Бабушка читала: «Скажи-ка, дядя, ведь недаром Москва спаленная пожаром, французу отдана?..» Дальше я не слышала, вопросы душили, в три года сразу три вопроса — полный «капут», значит, «ей еще рано». Почему французы? Нас же немцы хотят захватить! Это я еще спрошу — может, они тоже с нами воюют? Но почему «отдана?» Ведь мы Москву не отдали, не отдали и никогда врагу не отдадим! Пожар я уже себе представляла, но неужели вся Москва совсем сгорела? Все равно она не сдалась, я точно знаю, папа уже чинит железную дорогу под Дмитровом, и зачем мы только уехали из Москвы, в Ярославле тоже бомбежки… Слово «Москва-сква-сква-сква» повторялось чаще всех слов, и второе хорошее слово — «довойны». Вообразить себе «довойну» и Москву я не могла, но когда уж слишком взахлеб ревела, выскакивало оправдание: «Я подумала, что Москва вся сгорела…» И так посложно, осторожно уяснив пугающую строку, я уже могла выскочить в рубашке к гостям и, перекрикивая патефон, прочесть им в новогоднюю ночь: «Скажи-ка, дядя, ведь недаром Москва, спаленная пожаром…» Встречали сорок второй год, однако же смеялись…

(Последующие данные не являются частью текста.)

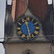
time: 11:28
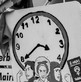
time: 3:39
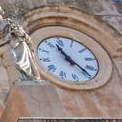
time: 11:23
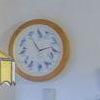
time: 11:12
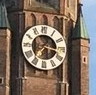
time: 3:36
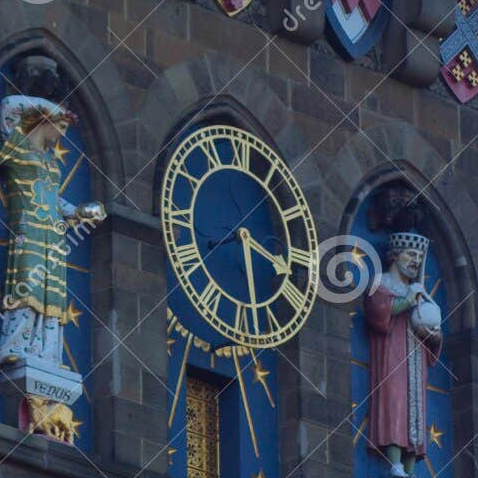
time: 3:28
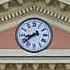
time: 8:38
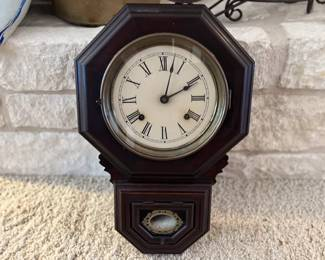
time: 2:02
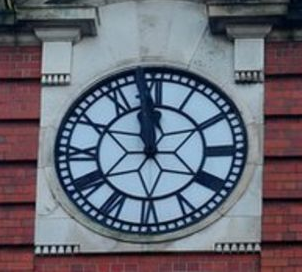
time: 11:58
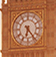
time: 6:23
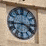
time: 3:43
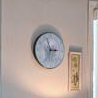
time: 2:57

Брат мой родился в октябре сорок первого. Помню воздушную тревогу, мы бежим в подвал, маме удалось донести его спящим, и в полной темноте, в тесноте, в напряженной тишине наш младенец отчетливо изрек — «алигу-ква-ква-ква…» Подвал сотрясался от хохота, весь двор запомнил первые его в жизни слова. «Покажи, Юрик, как квакушка квакает? Ой, я прямо обсикалась! Ква, ква, ква!» И я подсказывала с гордостью — «Москва!» До лягушек ему было еще далеко, уверена — он сообщил спросонья единственное слово, застрявшее в ушах, — «Москва». Ярославское оканье искажало любимое слово «до войны», получалось тягуче и грустно, но я знала, что мы не здешние, мы скоро вернемся в свой потерянный рай.

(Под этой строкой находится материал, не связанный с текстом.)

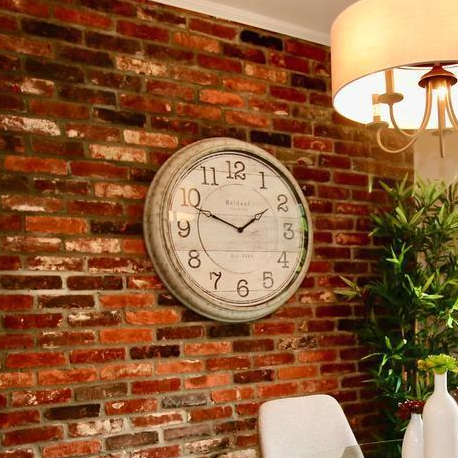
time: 1:48
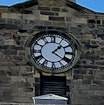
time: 1:21
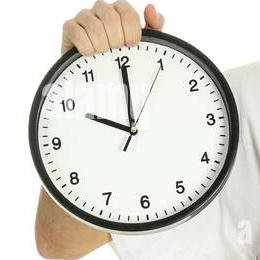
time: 10:00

Прошла целая эпоха — шесть лет! — с победными салютами, веселыми песнями — «Барон Фондершпик попал на русский штык, остался от барона только пшик» и особенно любимой, детской: «Вернись, попробуй, дорогой, дорогой, тебя я встречу кочергой, кочергой». Сквозь пришепетывание патефона слов было не разобрать, одна «кочерга». Кто тогда знал, что она английская? Наша русская, плясовая, народная! Прошла и тайная досада, что война уже кончилась, а нам не досталось повоевать, но ничего, мы тоже будем бороться, мы уже боремся — за мир во всем мире. Прошел и долгий, слившийся с победой праздник — день рождения Москвы, восьмисотлетие…
И вот я впервые в жизни оказалась далеко от Москвы — одна, без родителей.